The optimization-based control of gas sweetening process units and their interconnections, which can be described by a set of algebraic and differential equations (ODEs and PDEs), requires solving a large-scale constrained nonlinear dynamic optimization in real-time [10], which is computationally expensive. In this work, we implement a distributed model predictive control (DMPC) architecture comprising local controllers with some level of cooperation and communication [11, 12]. A prerequisite for the application of such a strategy is the decomposition of the large-scale system into the corresponding subsystems. To this end, we adopt a recently developed framework that determines optimal decompositions based on community detection methods [13-15]. The resulting decompositions maximize the modularity of the corresponding subsystems, thereby minimizing the interactions among them.

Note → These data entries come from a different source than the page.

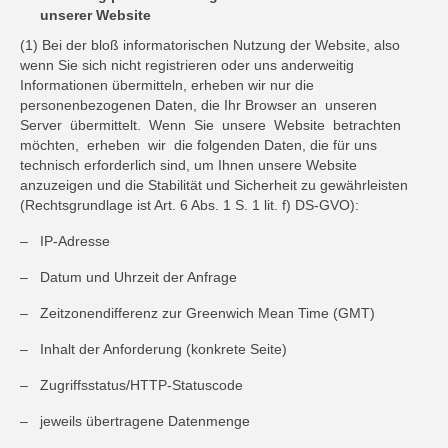
unserer Website
(1) Bei der bloß informatorischen Nutzung der Website, also
wenn Sie sich nicht registrieren oder uns anderweitig
Informationen übermitteln, erheben wir nur die
personenbezogenen Daten, die Ihr Browser an unseren
Server übermittelt. Wenn Sie unsere Website betrachten
möchten, erheben wir die folgenden Daten, die für uns
technisch erforderlich sind, um Ihnen unsere Website
anzuzeigen und die Stabilität und Sicherheit zu gewährleisten
(Rechtsgrundlage ist Art. 6 Abs. 1 S. 1 lit. f) DS-GVO):
– IP-Adresse
– Datum und Uhrzeit der Anfrage
– Zeitzonendifferenz zur Greenwich Mean Time (GMT)
– Inhalt der Anforderung (konkrete Seite)
– Zugriffsstatus/HTTP-Statuscode
– jeweils übertragene Datenmenge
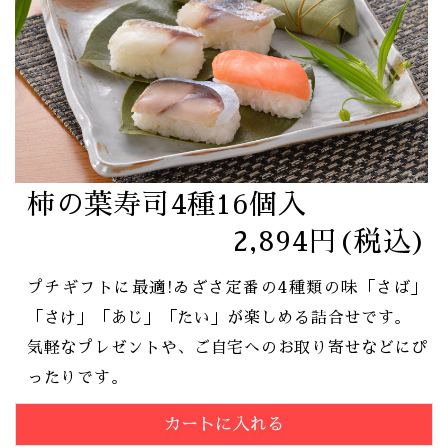
柿の葉寿司4種16個入
2,894円(税込)
プチギフトに最適!ゐざさ定番の4種類の味「さば」
「さけ」「あじ」「たい」が楽しめる詰合せです。
気軽なプレゼントや、ご自宅へのお取り寄せなどにぴ
ったりです。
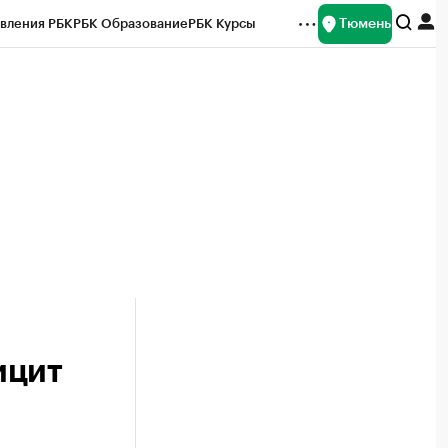
Тюмень
вления РБК
РБК Образование
РБК Курсы
рейтинги
Франшизы
Газета
Спецпроекты СПб
ты
ицит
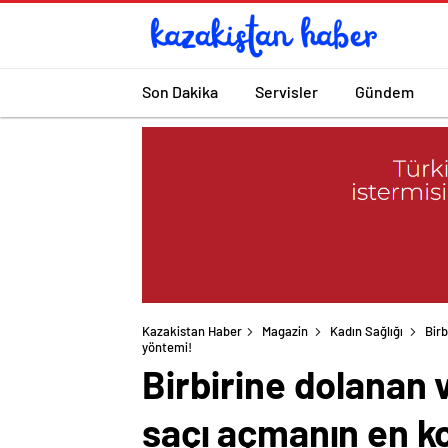
Son Dakika
Servisler
Gündem
Kazakistan Haber
Magazin
Kadın Sağlığı
Birb
Birbirine dolanan v
saçı açmanın en k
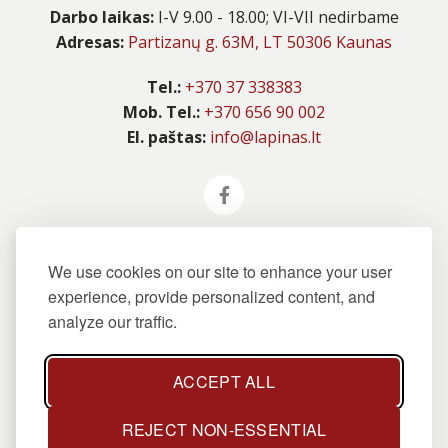
Darbo laikas:
I-V 9.00 - 18.00; VI-VII nedirbame
Adresas:
Partizanų g. 63M, LT 50306 Kaunas
Tel.:
+370 37 338383
Mob. Tel.:
+370 656 90 002
El. paštas:
info@lapinas.lt
Informacija
We use cookies on our site to enhance your user
experience, provide personalized content, and
Taisyklės
analyze our traffic.
Pristatymo sąlygos
Slapukų politika
ACCEPT ALL
REJECT NON-ESSENTIAL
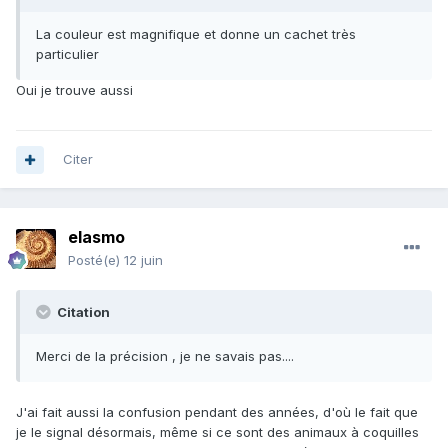
La couleur est magnifique et donne un cachet très
particulier
Oui je trouve aussi
Citer
elasmo
Posté(e)
12 juin
Citation
Merci de la précision , je ne savais pas....
J'ai fait aussi la confusion pendant des années, d'où le fait que
je le signal désormais, même si ce sont des animaux à coquilles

Specifically we implement an iterative DMPC architecture to address the output regulation problem. The sweetening process consists of two absorbers, two regenerator columns, and two heat exchangers which are tightly integrated. The optimal decomposition separates the first-stage absorption and regeneration columns from those in the second stage, recommending a distributed control structure of two local controllers which can communicate over the network. The local controllers are developed based on the corresponding ODE systems and coarse discretizations of the PDEs describing the absorber/stripper columns. The closed-loop performance and the average computation time are evaluated using the detailed process model implemented in gPROMS. We additionally compare the results with those of centralized and fully decentralized MPC synthesis.